#### WHAT THE TASK ASKS
Please transcribe exactly, and only, the lines of the data below between the line holding "left hip: (766, 475)" and the line holding "right elbow: (982, 475)", inclusive.

(Data excerpts)
--------

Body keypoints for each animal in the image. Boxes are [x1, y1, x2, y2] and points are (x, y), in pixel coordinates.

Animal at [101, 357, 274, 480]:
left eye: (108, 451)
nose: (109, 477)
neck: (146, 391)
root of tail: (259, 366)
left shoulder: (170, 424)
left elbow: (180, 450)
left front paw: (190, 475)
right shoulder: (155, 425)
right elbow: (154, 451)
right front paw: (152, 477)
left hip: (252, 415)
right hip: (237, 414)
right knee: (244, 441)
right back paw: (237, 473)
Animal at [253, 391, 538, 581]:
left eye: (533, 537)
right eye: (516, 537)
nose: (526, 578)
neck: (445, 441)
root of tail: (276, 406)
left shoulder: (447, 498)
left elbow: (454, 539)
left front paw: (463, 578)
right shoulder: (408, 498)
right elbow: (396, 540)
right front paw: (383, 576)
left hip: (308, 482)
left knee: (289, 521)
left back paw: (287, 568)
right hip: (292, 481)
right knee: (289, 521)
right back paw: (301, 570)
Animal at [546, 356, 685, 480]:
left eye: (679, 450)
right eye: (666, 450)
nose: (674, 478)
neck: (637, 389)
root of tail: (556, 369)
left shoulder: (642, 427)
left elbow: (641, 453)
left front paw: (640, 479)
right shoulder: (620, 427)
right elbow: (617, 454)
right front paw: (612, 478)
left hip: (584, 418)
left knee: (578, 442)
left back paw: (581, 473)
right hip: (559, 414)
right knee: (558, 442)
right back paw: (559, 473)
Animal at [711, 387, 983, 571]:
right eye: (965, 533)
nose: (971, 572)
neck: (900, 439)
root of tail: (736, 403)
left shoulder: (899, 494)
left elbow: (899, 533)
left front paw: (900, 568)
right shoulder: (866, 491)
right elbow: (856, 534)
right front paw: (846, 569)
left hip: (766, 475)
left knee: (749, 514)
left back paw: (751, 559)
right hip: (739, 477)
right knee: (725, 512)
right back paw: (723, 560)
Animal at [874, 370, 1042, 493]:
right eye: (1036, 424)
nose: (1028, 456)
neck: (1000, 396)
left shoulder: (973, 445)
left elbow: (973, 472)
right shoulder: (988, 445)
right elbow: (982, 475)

--------

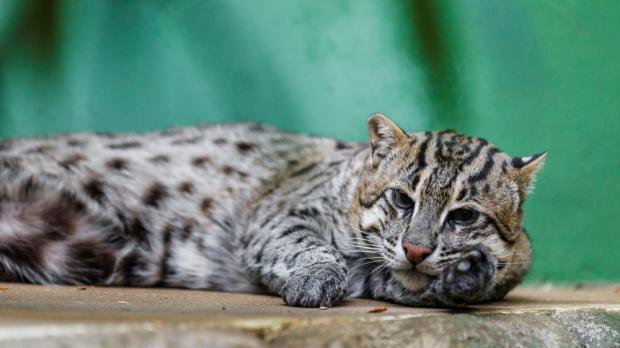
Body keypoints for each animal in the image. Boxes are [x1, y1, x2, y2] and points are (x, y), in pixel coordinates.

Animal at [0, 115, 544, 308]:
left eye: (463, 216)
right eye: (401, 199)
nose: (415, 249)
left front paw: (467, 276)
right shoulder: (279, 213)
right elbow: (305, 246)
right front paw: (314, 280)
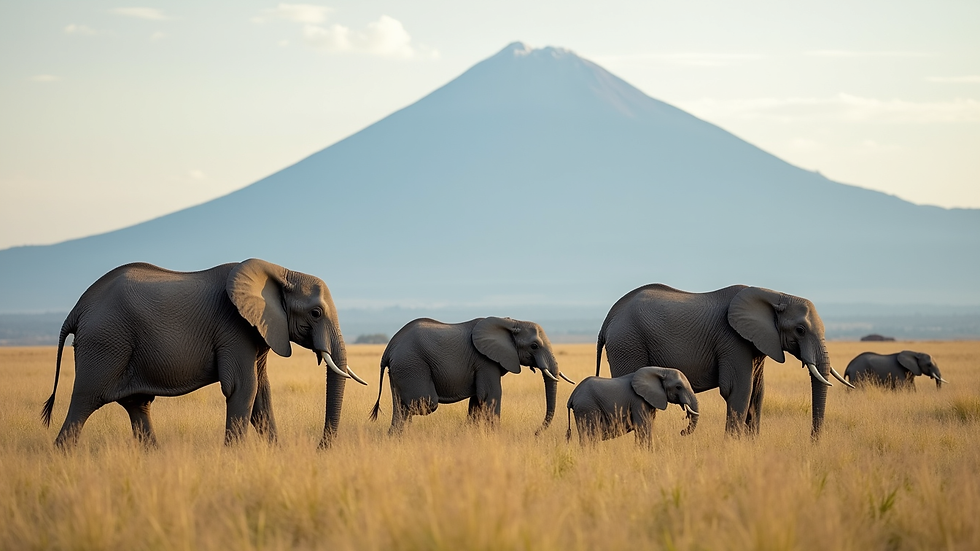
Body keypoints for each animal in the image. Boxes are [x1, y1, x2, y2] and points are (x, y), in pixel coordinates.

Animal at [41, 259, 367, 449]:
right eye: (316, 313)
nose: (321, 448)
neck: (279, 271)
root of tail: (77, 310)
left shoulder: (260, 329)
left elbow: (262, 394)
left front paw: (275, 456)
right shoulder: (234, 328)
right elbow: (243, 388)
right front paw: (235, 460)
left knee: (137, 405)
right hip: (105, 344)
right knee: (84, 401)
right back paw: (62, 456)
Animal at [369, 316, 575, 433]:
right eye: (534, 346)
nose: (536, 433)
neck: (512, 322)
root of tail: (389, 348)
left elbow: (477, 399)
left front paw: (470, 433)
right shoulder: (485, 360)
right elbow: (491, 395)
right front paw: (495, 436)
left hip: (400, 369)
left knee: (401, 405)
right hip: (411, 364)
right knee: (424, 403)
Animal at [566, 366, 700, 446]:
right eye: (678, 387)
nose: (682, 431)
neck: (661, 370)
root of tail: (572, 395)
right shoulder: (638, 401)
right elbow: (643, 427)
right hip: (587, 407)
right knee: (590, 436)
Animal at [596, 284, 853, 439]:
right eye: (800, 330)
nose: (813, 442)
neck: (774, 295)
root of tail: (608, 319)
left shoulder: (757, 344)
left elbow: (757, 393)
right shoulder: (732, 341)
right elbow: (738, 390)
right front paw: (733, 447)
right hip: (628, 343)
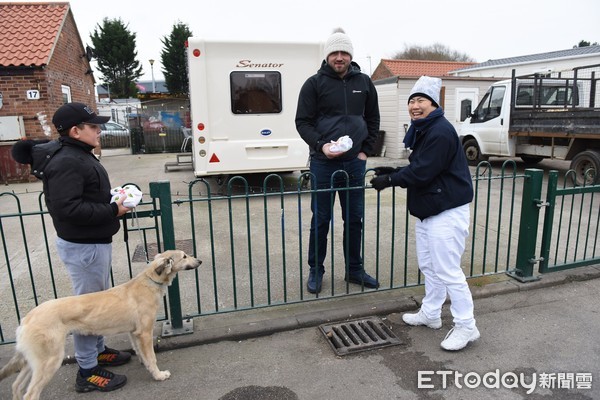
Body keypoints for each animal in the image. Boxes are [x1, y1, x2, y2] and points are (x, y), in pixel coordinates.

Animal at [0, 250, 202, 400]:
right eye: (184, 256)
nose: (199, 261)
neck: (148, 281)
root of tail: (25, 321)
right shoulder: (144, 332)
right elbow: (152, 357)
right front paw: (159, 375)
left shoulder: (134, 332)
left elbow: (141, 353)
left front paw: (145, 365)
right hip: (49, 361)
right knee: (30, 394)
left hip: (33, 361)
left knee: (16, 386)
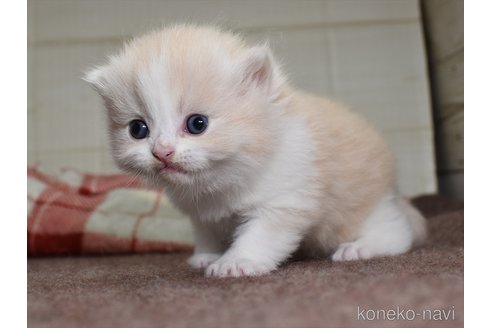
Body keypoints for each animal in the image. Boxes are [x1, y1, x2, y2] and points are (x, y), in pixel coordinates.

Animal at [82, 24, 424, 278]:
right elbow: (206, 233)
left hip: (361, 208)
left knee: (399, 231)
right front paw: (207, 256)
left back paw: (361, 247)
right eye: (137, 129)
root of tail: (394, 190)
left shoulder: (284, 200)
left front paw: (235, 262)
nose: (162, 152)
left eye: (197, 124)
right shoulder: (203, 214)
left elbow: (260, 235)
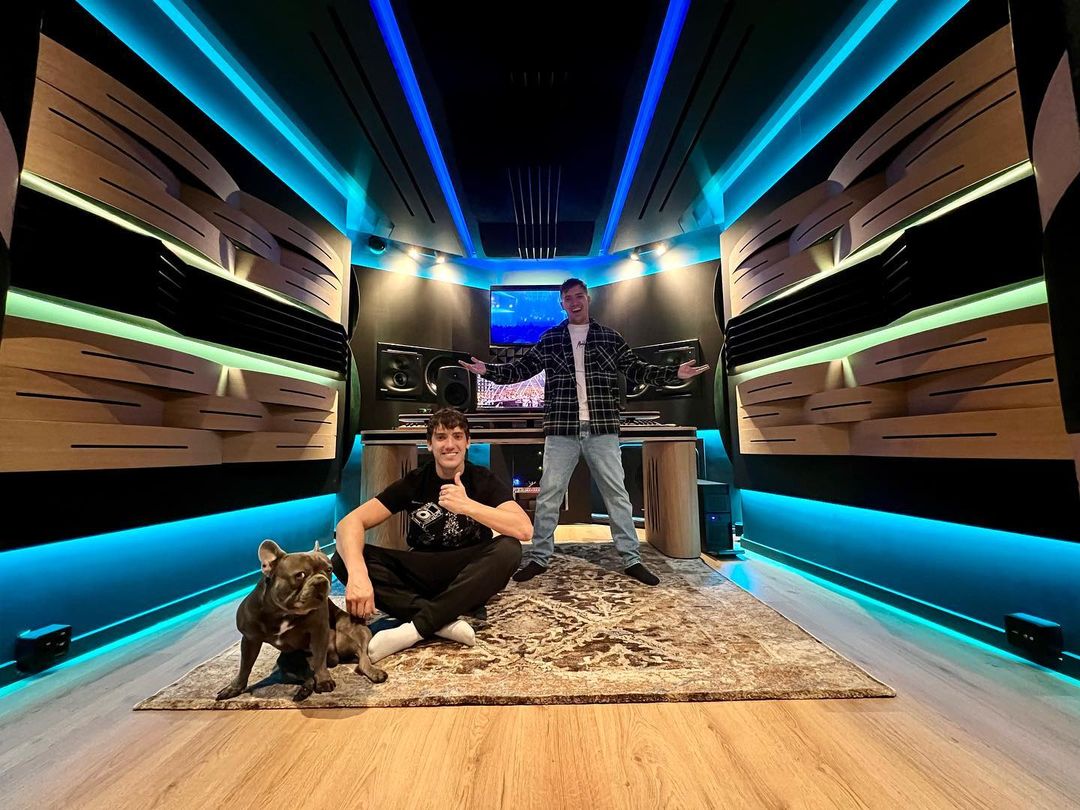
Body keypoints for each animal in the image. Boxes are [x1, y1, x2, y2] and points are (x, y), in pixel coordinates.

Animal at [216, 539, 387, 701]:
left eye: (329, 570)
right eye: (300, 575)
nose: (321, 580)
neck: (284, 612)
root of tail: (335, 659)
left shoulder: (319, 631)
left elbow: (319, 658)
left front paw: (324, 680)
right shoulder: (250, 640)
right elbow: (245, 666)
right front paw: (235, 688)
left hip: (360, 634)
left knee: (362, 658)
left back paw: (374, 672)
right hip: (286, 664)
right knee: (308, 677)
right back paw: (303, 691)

--------

#### TASK OUTPUT
left hip: (766, 475)
left knee: (749, 514)
left back paw: (751, 559)
right hip: (739, 477)
right knee: (725, 512)
right back paw: (723, 560)
Animal at [874, 370, 1042, 493]:
right eye: (1036, 424)
nose: (1028, 456)
neck: (1000, 396)
left shoulder: (973, 445)
left elbow: (973, 472)
right shoulder: (988, 445)
right elbow: (982, 475)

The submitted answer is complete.